Źródeł obserwowanych dziś zmian na EUR/USD i USD/CHF jest co najmniej kilka. Sentyment do obu europejskich walut niewątpliwie pogorszyły dzisiejsze doniesienia o odpisach z tytułu strat poniesionych na instrumentach bazujących na kredytach hipotecznych przez szwajcarski bank UBS i niemiecki Deutsche Bank. To przypomniało bowiem, że kryzys kredytowy dotyczy nie tylko amerykańskich banków.

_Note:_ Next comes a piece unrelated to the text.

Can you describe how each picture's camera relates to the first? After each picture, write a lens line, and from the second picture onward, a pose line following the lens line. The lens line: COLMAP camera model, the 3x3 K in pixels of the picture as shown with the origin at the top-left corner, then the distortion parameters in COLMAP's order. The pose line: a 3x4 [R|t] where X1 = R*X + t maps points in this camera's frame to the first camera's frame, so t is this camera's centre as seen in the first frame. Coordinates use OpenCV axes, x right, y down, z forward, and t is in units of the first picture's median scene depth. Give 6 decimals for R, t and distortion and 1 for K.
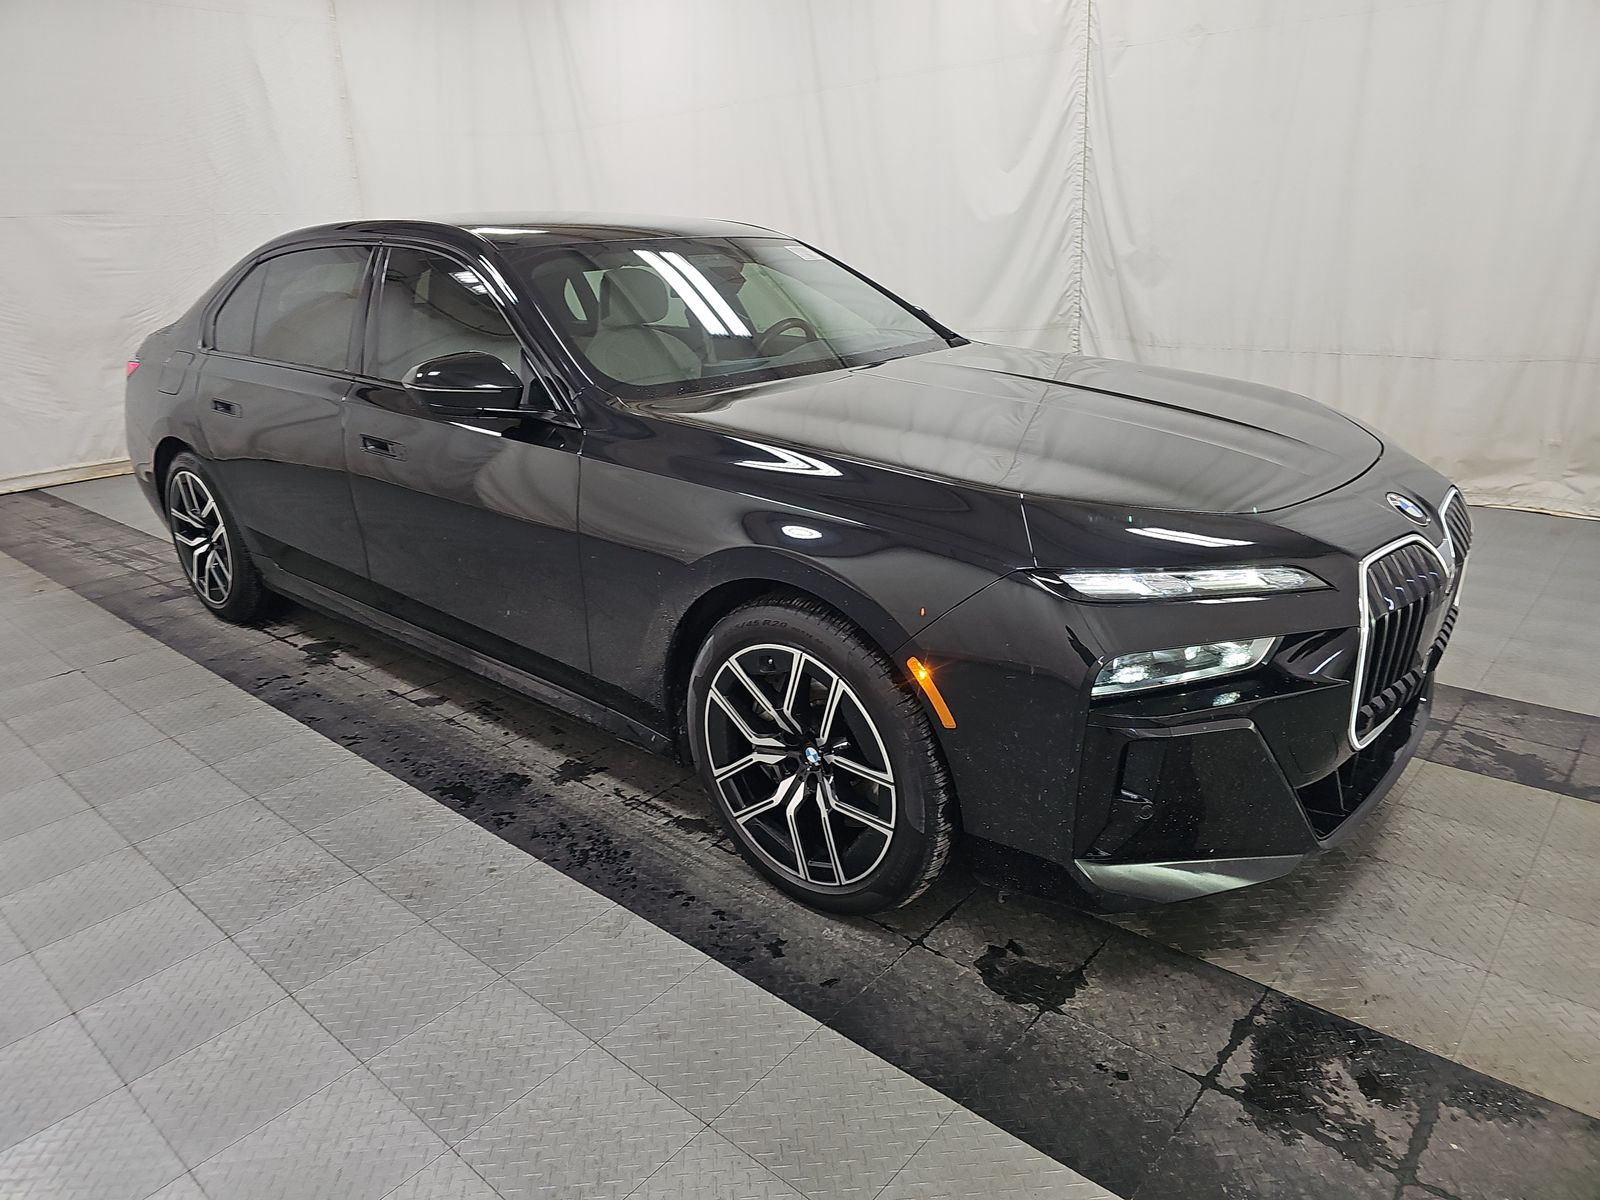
lens RADIAL K [[1063.5, 0, 802.4], [0, 1063.5, 600.5], [0, 0, 1]] dist [0.026476, -0.020830]
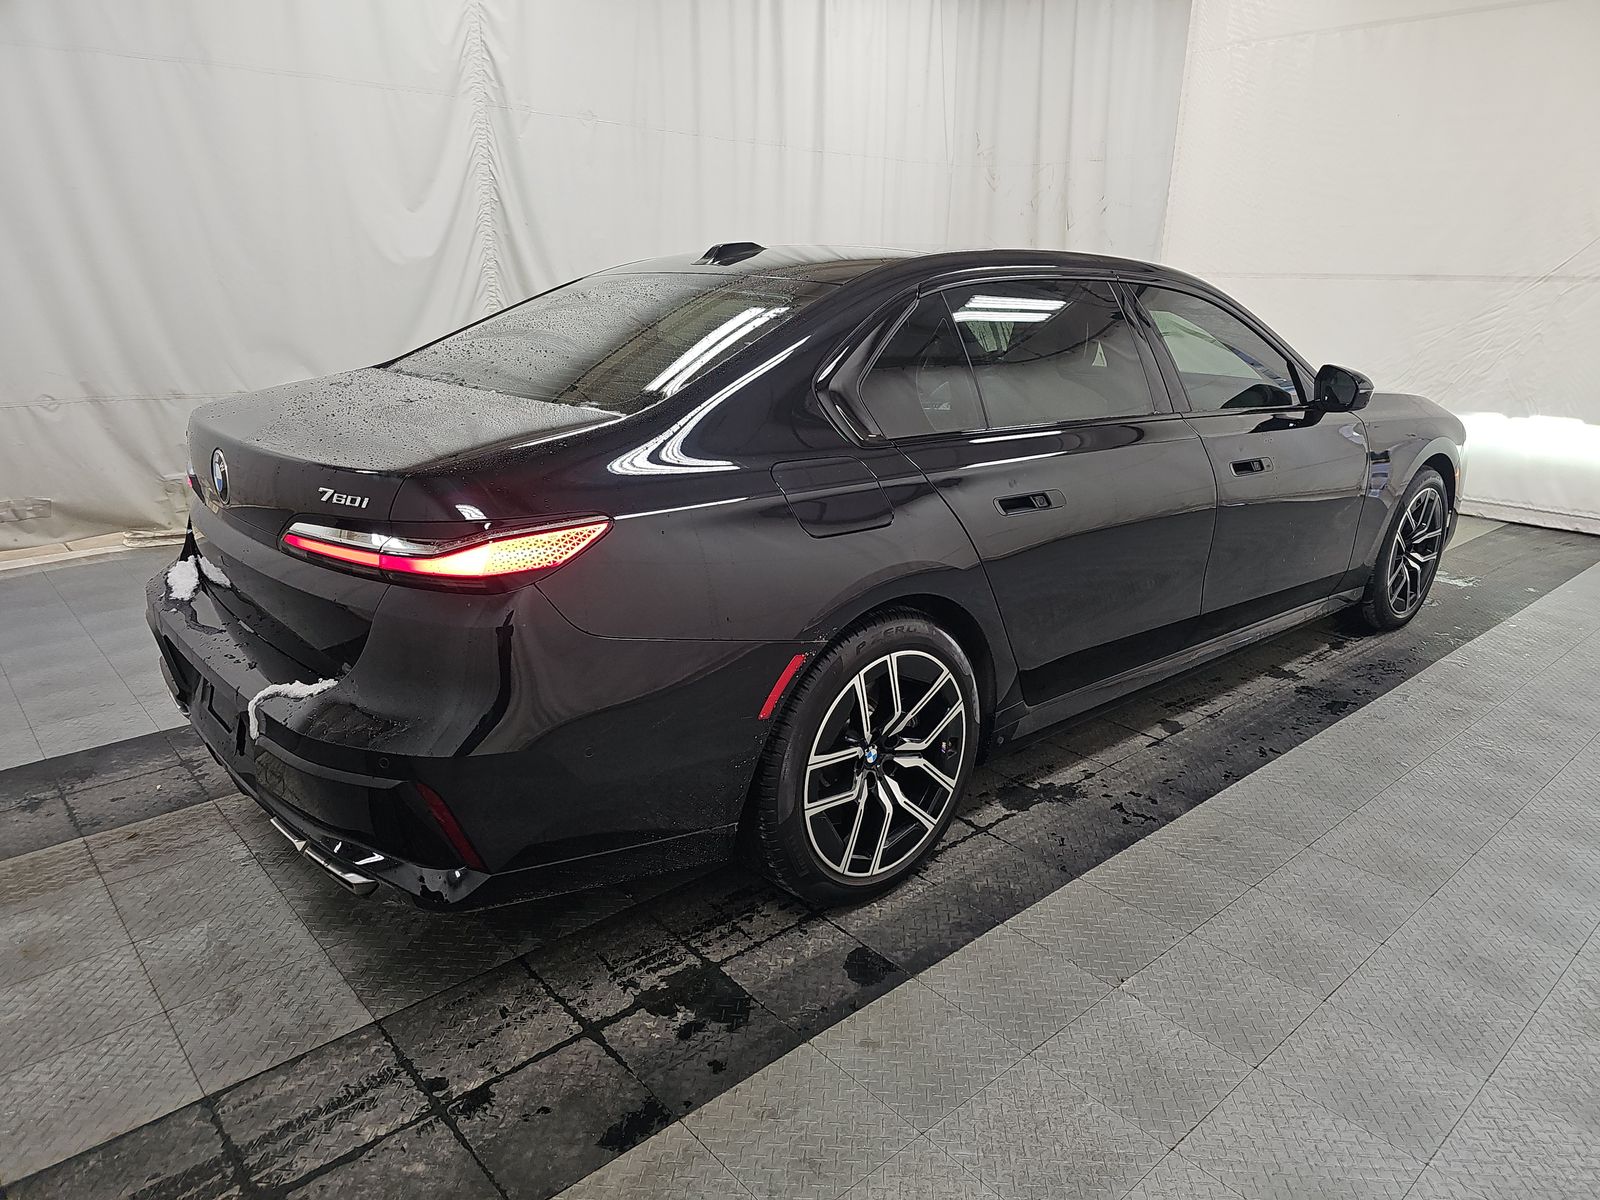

Sentymentu do wspólnej waluty nie poprawiły również opublikowane rano dane o sprzedaży detalicznej w Niemczech. W lutym sprzedaż niespodziewanie spadła o 1,6 proc. w relacji miesiąc do miesiąca i o 0,3 proc. rok do roku, wobec skorygowanego wzrostu o odpowiednio 0,9 proc. i 0,3 proc. miesiąc wcześniej. Rynek natomiast prognozował wzrost dynamiki sprzedaży o 0,5 proc. w relacji miesięcznej i 0,7 proc. w relacji rocznej
Spadek EUR/USD i wzrost USD/CHF ma również podłoże techniczne. Poniedziałkowy nieudany atak euro na rekord wszech czasów na poziomie 1,5901 oraz obrona przez USD/CHF wsparcia na 0,9888 (dołek z 26 marca br. na wykresie 60-min) i zwrot powyżej wsparcia na 0,9859 (dołek z 17 marca br. na wykresie dziennym), w sposób naturalny prowadzi do realizacji zysków.
Poranna poprawa sentymentu do dolara może zaważyć na przebiegu wtorkowych notowań. Nie można wykluczać, że dalsze umocnienie amerykańskiej waluty do euro i szwajcarskiego franka będzie napędzane oczekiwaniem na popołudniową publikację indeksu ISM. W marcu oczekiwany jest spadek tego do indeksu do 48,2 pkt. z 48,3 pkt. miesiąc wcześniej. Jednak wczorajsza publikacja indeksu Chicago PMI, który zaskoczył wzrostem, może dawać nadzieję na lepszy odczyt ISM, co ma szanse przełożyć się na dalsze umocnienie dolara.